I’m convinced now that the Western Digital hard disk drives I have are faking their SMART data to make their health look better than it is (and reduce warranty returns).
I have three WD10EACS, 1TB, Green Caviar drives. One of those drives (purchased in late 2007), within a few hours out of the box, started making a repetitive sound that I can only guess was reallocation of bad sectors, a rhythmic chatter of the heads seeking to various parts of the disk. All of this occurred during “offline” when the drive wasn’t used by the computer (and even when the SATA data cable was disconnected). It would do this for hours then finally quiet down in idle mode.
Connected to the computer, the drive would seem to function fine. It passed all of its SMART self-tests. During all of the self-tests (short, long and conveyance) it functioned quietly without the rhythmic chatter of the heads seeking to various places. None of the SMART attributes show a single thing wrong, and even the raw values other than non-indicative items such as temperature and power on hours are 0.
I don’t trust the drive at all. I’ve switched its role from a primary drive to an external non-critical back up drive. Over the years, it would start chattering again. After a trip in the back of the car, it chattered again for about 5 hours. It’s obvious to me that all is not well with the drive, but more troubling is the SMART data/status that reveals nothing. The drive is still under warranty for a few more months, but I’m not inclined to return it. The $80 replacement cost is well worth paying to learn something from this. I’m tempted to open the drive and create a surface defect, run the extended self-test and see what I get.
The other two drives have exhibited the same problem, but to a much lesser degree. A few days ago on one of the drives, I was notified of an increased Seek Error Rate in the SMART data.

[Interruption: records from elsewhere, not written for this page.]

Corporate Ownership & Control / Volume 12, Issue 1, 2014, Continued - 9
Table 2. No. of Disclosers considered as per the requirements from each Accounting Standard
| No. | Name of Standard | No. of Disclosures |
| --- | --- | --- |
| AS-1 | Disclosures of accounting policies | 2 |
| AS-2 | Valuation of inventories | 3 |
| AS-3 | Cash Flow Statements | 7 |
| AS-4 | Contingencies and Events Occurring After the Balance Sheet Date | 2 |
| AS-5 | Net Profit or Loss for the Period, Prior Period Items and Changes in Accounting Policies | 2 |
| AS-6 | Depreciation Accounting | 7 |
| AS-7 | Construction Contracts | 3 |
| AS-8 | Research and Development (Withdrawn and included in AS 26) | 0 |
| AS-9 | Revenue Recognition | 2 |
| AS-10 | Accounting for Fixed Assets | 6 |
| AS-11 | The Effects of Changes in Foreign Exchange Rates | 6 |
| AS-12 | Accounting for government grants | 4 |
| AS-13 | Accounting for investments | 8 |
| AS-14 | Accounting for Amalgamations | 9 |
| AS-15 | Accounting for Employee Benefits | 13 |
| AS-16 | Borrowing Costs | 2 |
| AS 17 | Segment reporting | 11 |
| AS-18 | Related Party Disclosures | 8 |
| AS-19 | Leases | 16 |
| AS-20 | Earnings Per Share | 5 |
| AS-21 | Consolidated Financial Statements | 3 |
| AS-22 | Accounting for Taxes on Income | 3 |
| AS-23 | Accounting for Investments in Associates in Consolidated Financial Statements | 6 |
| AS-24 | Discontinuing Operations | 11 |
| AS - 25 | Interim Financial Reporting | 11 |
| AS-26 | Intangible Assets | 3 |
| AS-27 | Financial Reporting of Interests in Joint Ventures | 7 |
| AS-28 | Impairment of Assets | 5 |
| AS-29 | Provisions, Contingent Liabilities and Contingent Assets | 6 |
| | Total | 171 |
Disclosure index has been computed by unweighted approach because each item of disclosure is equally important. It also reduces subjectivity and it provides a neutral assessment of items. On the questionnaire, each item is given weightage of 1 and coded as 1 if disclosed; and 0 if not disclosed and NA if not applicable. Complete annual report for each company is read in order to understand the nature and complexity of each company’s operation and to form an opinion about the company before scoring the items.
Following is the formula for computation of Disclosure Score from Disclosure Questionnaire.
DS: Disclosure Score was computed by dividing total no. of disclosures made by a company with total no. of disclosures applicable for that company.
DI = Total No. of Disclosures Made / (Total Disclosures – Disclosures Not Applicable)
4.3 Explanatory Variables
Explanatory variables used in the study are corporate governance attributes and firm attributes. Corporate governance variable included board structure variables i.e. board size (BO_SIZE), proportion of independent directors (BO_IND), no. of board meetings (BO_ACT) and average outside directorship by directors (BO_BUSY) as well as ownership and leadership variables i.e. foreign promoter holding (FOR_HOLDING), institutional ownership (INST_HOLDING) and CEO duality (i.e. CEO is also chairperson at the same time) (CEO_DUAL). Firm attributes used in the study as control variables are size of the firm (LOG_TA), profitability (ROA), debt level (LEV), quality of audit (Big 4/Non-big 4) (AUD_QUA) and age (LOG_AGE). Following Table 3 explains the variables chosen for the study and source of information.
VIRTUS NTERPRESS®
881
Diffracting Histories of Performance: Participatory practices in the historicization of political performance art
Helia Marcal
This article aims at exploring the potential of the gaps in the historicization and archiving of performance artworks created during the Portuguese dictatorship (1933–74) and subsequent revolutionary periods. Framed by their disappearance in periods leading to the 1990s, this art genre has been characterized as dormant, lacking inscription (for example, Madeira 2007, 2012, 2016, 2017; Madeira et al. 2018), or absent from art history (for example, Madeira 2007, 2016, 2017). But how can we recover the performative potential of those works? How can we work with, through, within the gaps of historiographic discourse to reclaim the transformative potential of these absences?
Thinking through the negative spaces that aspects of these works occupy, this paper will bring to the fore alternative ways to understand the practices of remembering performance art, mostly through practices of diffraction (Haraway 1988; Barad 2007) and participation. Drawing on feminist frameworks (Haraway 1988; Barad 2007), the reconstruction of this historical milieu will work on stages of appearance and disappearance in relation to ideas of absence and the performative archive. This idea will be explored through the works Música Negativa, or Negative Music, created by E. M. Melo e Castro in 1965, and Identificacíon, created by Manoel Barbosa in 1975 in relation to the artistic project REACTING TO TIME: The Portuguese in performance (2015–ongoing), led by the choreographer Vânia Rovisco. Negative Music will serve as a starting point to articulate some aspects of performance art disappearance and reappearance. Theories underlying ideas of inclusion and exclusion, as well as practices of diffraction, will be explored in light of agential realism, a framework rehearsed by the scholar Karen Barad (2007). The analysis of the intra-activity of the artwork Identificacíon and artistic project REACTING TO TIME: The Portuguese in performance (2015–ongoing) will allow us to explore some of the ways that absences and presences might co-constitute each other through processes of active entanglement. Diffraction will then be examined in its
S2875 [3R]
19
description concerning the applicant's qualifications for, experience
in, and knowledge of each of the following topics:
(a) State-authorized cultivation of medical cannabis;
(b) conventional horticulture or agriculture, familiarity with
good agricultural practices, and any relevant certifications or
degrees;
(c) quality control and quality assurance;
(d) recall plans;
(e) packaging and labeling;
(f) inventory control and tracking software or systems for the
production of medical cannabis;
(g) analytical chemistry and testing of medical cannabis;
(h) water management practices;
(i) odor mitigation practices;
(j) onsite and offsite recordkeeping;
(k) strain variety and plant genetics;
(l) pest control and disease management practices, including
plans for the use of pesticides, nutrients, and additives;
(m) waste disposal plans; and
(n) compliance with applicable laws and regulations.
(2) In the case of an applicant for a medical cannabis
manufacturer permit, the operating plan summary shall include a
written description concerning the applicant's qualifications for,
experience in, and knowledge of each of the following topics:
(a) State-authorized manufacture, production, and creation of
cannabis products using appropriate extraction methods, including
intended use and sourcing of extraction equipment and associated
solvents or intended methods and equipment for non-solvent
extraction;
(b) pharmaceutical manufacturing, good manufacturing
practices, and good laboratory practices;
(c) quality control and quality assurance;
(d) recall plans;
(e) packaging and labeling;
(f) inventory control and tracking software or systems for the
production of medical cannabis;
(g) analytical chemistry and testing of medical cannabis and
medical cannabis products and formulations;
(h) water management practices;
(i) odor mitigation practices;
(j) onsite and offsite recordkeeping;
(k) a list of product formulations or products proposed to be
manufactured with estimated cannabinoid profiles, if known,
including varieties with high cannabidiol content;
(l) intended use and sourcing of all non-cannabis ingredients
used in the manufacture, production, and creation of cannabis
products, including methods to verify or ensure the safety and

Yet that vanished as soon as it was power cycled. Even the “Worst” value has reset to 200, when I’m pretty sure the notification said it had dropped to 100. The drive claims to save SMART data before entering a power saving mode, which I assume includes a power down scenario.
So I suspected that perhaps there was a software glitch in ActiveSmart, which I have since stopped using. It’s ridiculous to keep paying money for new versions and bug fixes. I’ve started using the free smartmontools. It’s not quite as user friendly as ActiveSmart, but after digesting the documentation and configuring it, it’s doing exactly what is needed. For my Windows system, the smartd.conf file has this line in it:
DEVICESCAN -a -I 194 -I 9 -m msgbox
I’ll probably add more “ignore” (-I) attributes as time goes on. But for now this is my starting point. (Currently ignoring temperature changes and power-on hours.)
I’ve been building computers for 20 years, as well as fixing other people’s computers. Given all of the various hard drive failures I’ve dealt with, Western Digital has never been a good experience. But then neither have many of the other manufacturers, with the possible exception of Samsung.
ETA: Here is something interesting I read a few days ago, Failure Trends in a Large Disk Drive Population.
These things always seem to come in clusters for me. I’ll be fine for a couple of years, then, within a few months, two or three drives go.